Lindana. Che io vi creda? Ah! come mai posso credere ad uno che mi offerisce un cuore non libero, un cuore che con altra donna è impegnato?

Milord. Ah! sì, v’intendo. Miledi Alton mi perseguita, e vi spaventa. Ma non temete di lei. Promisi, forzato dal violento [p. 226 modifica] mio genitore. Sono ora padron di me stesso. Detesto il di lei carattere. Lo sa, gliel’ho detto; ne ho informato la Corte; ne ho prevenuto i parenti; ed ella si fonda invano sopra uno scritto, che sarà forzata di rendermi suo malgrado. Non oserei di offrirvi il cuore, se non fossi certo di potervelo offrire. Deh! serenatevi, credetemi, ed accettatelo con bontà.

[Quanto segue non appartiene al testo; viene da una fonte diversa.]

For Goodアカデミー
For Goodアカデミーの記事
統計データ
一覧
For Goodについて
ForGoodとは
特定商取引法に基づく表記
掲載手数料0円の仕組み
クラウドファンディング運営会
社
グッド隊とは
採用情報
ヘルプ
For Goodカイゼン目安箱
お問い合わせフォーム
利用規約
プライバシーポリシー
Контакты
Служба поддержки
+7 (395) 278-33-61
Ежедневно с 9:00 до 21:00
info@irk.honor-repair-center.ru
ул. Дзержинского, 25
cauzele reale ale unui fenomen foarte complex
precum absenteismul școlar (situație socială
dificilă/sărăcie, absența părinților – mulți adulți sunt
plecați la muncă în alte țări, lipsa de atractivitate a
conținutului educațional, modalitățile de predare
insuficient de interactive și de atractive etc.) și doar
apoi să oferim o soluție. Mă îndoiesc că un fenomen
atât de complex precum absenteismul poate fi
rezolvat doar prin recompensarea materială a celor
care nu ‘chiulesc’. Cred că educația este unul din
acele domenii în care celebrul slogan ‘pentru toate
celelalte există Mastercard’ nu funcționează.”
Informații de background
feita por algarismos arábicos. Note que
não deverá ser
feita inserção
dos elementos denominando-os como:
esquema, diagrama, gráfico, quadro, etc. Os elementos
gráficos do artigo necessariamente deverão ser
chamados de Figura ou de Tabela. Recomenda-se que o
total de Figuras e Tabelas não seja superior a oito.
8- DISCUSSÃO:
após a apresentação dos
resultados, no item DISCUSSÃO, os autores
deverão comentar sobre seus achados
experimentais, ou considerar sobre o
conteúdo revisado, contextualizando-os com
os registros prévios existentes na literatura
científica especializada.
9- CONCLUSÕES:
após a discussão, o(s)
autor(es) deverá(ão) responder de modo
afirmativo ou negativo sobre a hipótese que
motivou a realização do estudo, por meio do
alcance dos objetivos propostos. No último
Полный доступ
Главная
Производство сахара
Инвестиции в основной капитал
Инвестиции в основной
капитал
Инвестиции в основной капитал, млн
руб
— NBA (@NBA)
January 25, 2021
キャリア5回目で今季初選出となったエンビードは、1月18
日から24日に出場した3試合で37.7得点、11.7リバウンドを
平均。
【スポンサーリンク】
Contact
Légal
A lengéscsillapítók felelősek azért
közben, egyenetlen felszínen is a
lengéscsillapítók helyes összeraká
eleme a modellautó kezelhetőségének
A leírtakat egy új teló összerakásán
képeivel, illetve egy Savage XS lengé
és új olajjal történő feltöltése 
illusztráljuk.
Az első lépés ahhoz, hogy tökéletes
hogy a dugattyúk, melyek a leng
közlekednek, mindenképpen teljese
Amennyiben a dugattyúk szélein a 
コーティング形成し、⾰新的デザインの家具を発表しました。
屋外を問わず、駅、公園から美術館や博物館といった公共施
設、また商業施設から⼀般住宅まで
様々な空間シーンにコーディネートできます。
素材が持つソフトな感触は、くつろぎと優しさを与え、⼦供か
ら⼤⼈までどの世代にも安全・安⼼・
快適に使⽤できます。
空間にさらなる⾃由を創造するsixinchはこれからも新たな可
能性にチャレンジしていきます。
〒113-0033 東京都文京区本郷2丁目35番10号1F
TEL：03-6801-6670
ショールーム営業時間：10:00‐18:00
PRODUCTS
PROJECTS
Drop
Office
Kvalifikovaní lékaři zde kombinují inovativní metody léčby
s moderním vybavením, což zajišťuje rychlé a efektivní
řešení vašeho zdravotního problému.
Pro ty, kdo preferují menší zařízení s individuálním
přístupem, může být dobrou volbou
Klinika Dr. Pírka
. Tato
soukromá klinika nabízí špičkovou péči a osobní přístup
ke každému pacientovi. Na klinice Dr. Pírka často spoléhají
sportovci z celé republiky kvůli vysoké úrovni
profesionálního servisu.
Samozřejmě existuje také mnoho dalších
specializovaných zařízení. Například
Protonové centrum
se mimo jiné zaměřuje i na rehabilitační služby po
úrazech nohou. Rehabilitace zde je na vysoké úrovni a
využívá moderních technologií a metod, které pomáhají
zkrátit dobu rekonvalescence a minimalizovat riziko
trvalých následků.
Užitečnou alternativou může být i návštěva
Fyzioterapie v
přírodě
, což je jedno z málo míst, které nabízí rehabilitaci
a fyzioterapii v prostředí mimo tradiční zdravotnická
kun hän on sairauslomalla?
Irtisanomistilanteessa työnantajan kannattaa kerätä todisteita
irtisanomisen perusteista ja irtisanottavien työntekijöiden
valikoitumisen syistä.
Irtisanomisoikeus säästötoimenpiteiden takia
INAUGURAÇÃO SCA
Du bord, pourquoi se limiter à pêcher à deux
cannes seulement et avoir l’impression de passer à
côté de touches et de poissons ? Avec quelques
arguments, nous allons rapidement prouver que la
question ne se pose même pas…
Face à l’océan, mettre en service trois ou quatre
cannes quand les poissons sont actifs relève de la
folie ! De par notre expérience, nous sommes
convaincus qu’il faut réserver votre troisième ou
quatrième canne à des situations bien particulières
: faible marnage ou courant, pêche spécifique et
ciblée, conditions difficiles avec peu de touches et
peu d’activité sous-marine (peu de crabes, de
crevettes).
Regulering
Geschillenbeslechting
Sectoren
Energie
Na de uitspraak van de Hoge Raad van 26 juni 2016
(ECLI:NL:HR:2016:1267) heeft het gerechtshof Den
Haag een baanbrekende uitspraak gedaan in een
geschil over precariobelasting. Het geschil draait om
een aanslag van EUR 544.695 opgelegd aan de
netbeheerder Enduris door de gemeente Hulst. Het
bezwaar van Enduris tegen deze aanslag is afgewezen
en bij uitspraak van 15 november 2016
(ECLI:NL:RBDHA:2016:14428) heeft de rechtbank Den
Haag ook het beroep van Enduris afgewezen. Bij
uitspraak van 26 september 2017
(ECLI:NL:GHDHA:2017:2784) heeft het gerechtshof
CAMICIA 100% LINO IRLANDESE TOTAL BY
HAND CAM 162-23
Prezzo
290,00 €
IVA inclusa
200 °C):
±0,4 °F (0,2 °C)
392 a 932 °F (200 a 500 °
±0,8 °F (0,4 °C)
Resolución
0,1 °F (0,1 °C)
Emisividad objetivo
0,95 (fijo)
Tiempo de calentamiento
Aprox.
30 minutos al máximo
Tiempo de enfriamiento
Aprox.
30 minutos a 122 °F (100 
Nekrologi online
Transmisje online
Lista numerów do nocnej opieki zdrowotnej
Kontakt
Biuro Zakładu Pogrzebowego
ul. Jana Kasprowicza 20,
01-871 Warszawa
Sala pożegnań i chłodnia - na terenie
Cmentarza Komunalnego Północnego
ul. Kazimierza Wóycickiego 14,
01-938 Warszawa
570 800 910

Lindana. In qualunque stato che il vostro cuor si ritrovi, non isperate ch’io mi determini ad alcuna risoluzione. Rendetemi il padre mio, che mi è stato tolto dal vostro; ed allora ascolterò forse le vostre proposizioni.

Milord. Voglia il cielo che il vostro genitore ancor viva, e ch’io sia in grado di dimostrargli la stima ch’io faccio di lui, e l’amore che m’interessa per voi. Ma in ogni evento vi giuro perpetua fede, pronto a rinunziare alla dolce speranza di successione, se voi non siete quella che mi destinano i numi per mia compagnia.

Lindana. (Il sagrifizio è grande; ma non basta al cuor d’una figlia).

SCENA IX.

Marianna e detti.

Marianna. (Oh! oh! mi pare che le cose non vadano tanto male).

Lindana. Sei qui eh?

Marianna. Son qui, signora. (timorosa)

Lindana. Non hai confidato niente a Milord!

Marianna. Per carità, vi supplico, non mi mortificate d’avvantaggio; lo sono bastantemente, e sono così pentita....

Lindana. Permettetemi ch’io mi ritiri; ho necessità di riposo. (a Milord)

Milord. Servitevi. Calmate il vostro spirito; e vivete tranquilla sugl’impegni onorati dell’amor mio. (parie)

Lindana. (Oh amore che mi lusinga! Oh padre che mi rattrista! Oh barbaro mio destino non sazio ancora di tormentarmi!) (parte, e Marianna la segue)

Fine dell’Atto Terzo.


Note

  1. Ed. Zatta: non pensava.
  2. Nell’ed. Zatta si legge soltanto: Oh!